Producer-director Michael Winner’s typically unsubtle 1967 Swinging Sixties tragi-comedy I’ll Never Forget What’s’isname stars Oliver Reed as Andrew Quint, a conscience-stricken adman who smashes up his desk and quits the business for an honest life in literature, but is won back to the media fray by manipulative tycoon Jonathan Lute (Orson Welles).
Despite a tendency to circumvent subtlety and go for over-ebullience, reflecting the personalities of its stars and the director, as well as box-office considerations, Winner’s movie is funny, touching and well performed, in some cases excitingly performed.

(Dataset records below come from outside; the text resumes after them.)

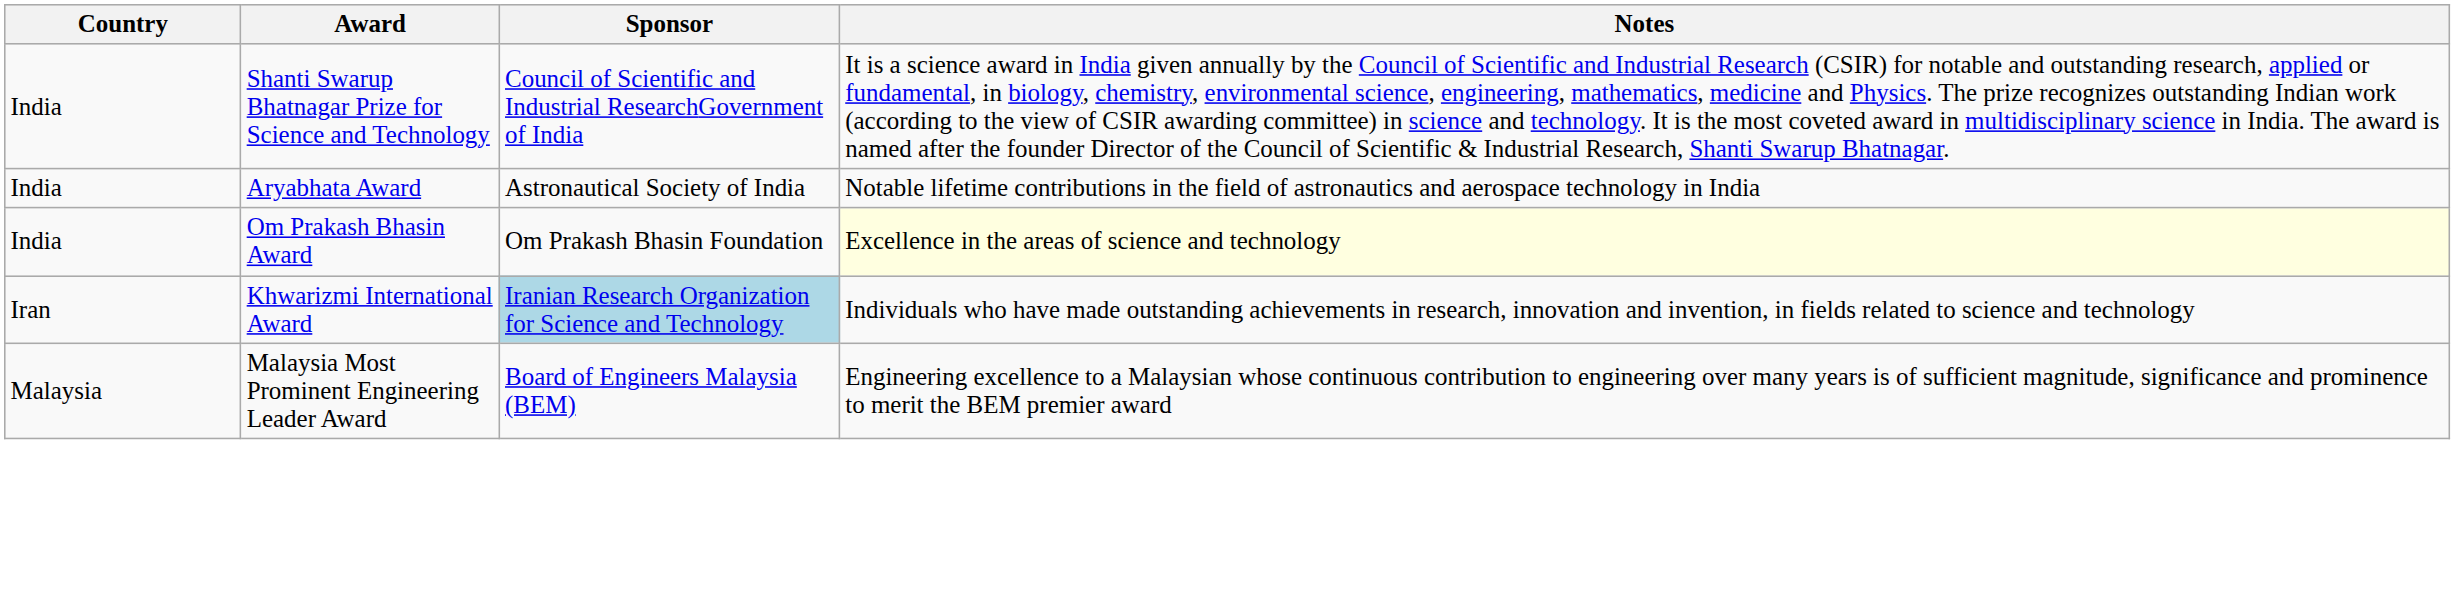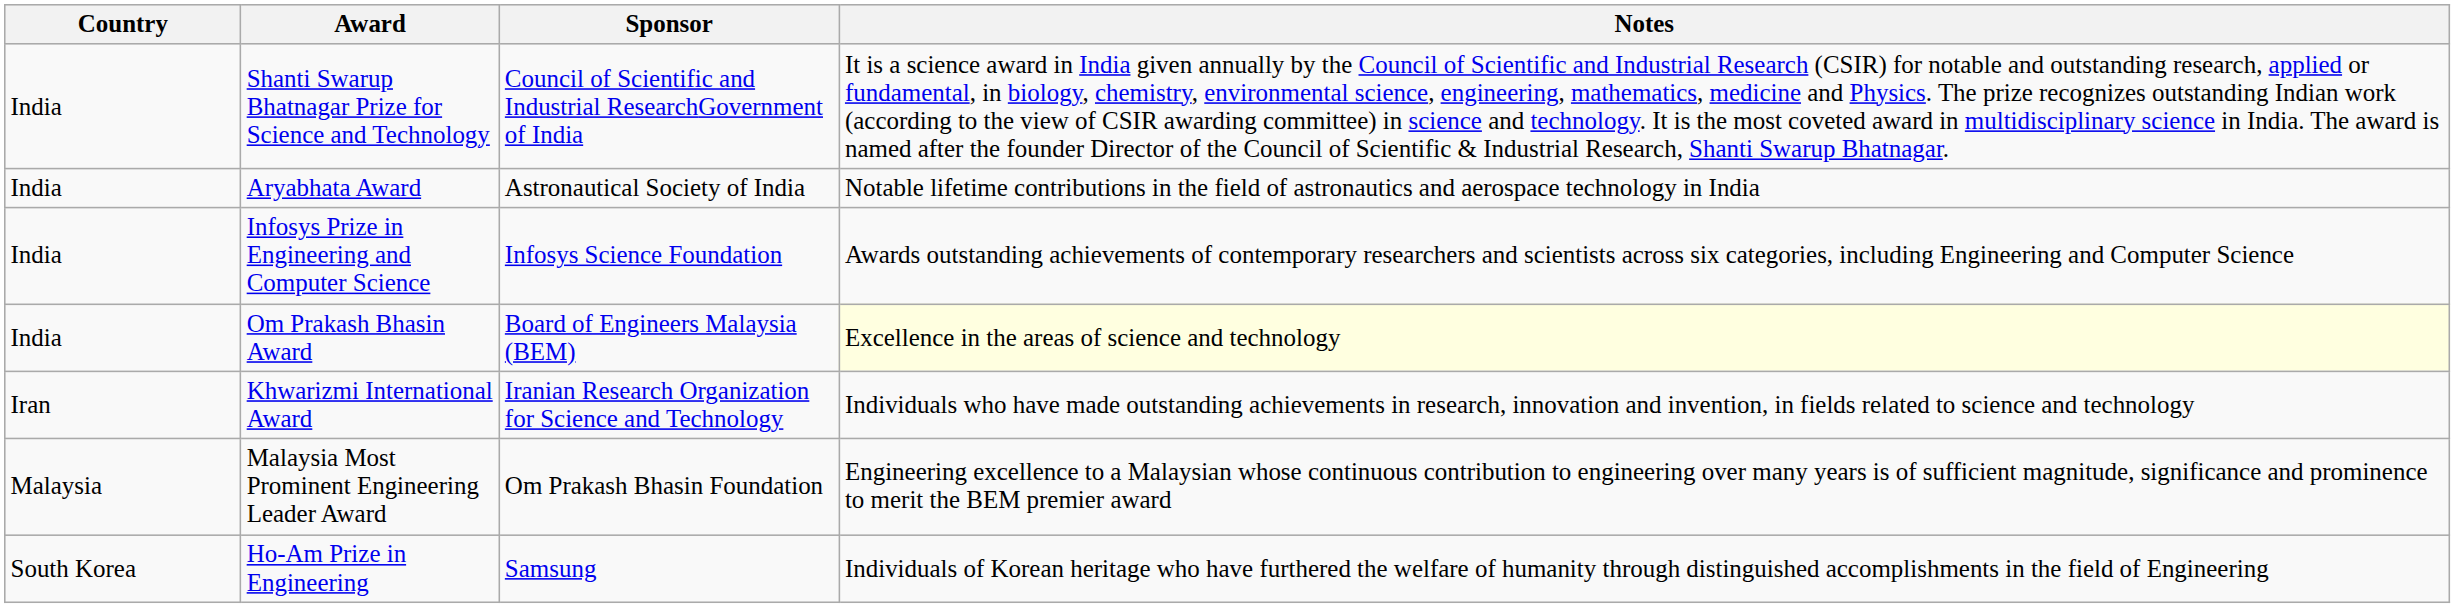+ row: India | Infosys Prize in Engineering and Computer Science | Infosys Science Foundation | Awards outstanding achievements of contemporary researchers and scientists across six categories, including Engineering and Computer Science
Om Prakash Bhasin Award | Sponsor: Om Prakash Bhasin Foundation -> Board of Engineers Malaysia (BEM)
Khwarizmi International Award | Sponsor: lightblue background -> no background
Malaysia Most Prominent Engineering Leader Award | Sponsor: Board of Engineers Malaysia (BEM) -> Om Prakash Bhasin Foundation
+ row: South Korea | Ho-Am Prize in Engineering | Samsung | Individuals of Korean heritage who have furthered the welfare of humanity through distinguished accomplishments in the field of Engineering
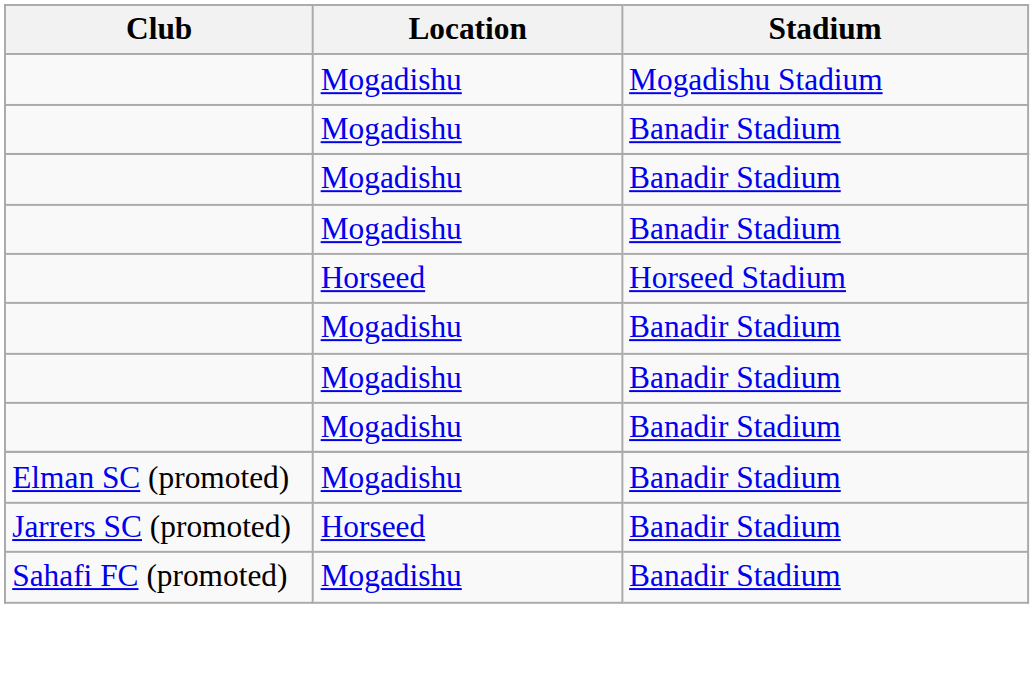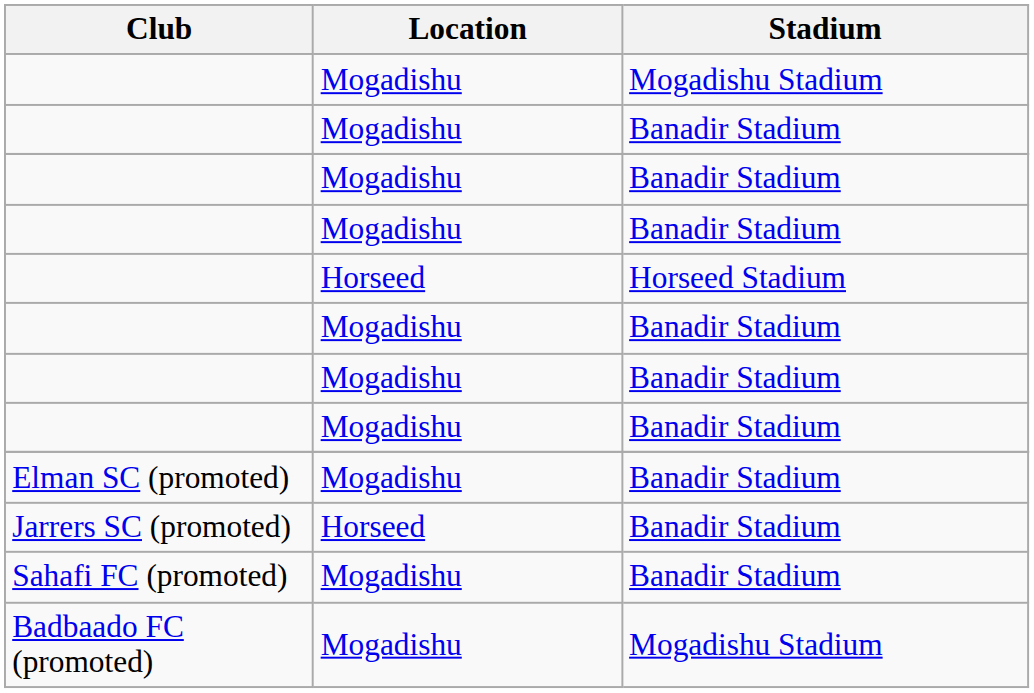+ row: Badbaado FC (promoted) | Mogadishu | Mogadishu Stadium
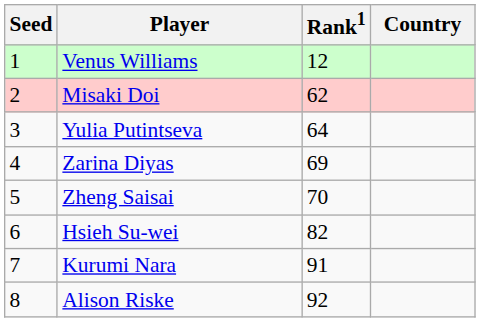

Winner tends to have a sledgehammer touch as director, spoiling any serious intentions Peter Draper’s screenplay may have had or points it wanted to make about ambition, the rat race, the literary world and the ad industry. But somehow it all still works quite well, thanks mostly to the exuberance of the iconic cast, and to Winner’s perseverance too.
I’ll Never Forget What’s’isname was a hit and it is now a fascinating 1967 slice of life. Even if the title doesn’t mean anything, like the film, it is good fun.
Also in the cast are Carol White, Harry Andrews, Michael Hordern, Wendy Craig, Marianne Faithfull, Norman Rodway, Frank Finlay, Ann Lynn, Harvey Hall, Lyn Ashley, Edward Fox, Basil Dignam, Mark Burns, Mark Eden, Stuart Cooper, Veronica Clifford, Roland Curram, Peter Graves, Robert Mill, Bessie Love, Terence Sewards, Josephine Rueg, Katherine Kessey, Karen Kessey, Hugo Keith-Johnston and Mona Chong.
Welles, the same man who made Citizen Kane, said Draper’s screenplay was the best he had read since The Third Man, which he appeared in back in 1949.
Shocking some Sixties sensibilities, Marianne Faithfull as Josie says: ‘Get out of here, you f***ing bastard! The BBFC demanded the removal of this single use of the word for the cinema release. Winner reached a compromise by partly obscuring the word with the sound of a car horn. Released on 18 December 1967, I’ll Never Forget What’s’isname is often cited as the first time the word was heard in the cinema, though Ulysses was released earlier the same year, in June 1967, and thus became the first film in the UK to feature the F word.
I’ll Never Forget What’s’isname also got into censorship trouble in America too when it was denied a MPAA seal of approval because of a scene between Reed and White that implies oral sex. So Universal distributed the film through a non-MPAA-signatory company. This and a similar scene in Charlie Bubbles (1967) helped to end the US Production Code and see it replaced by a ratings system.
The Oscars forgot what’s’isname. The Oscars snubbed Michael Winner when they failed to acknowledge him in the 85th Academy Awards’ In Memoriam section in 2013.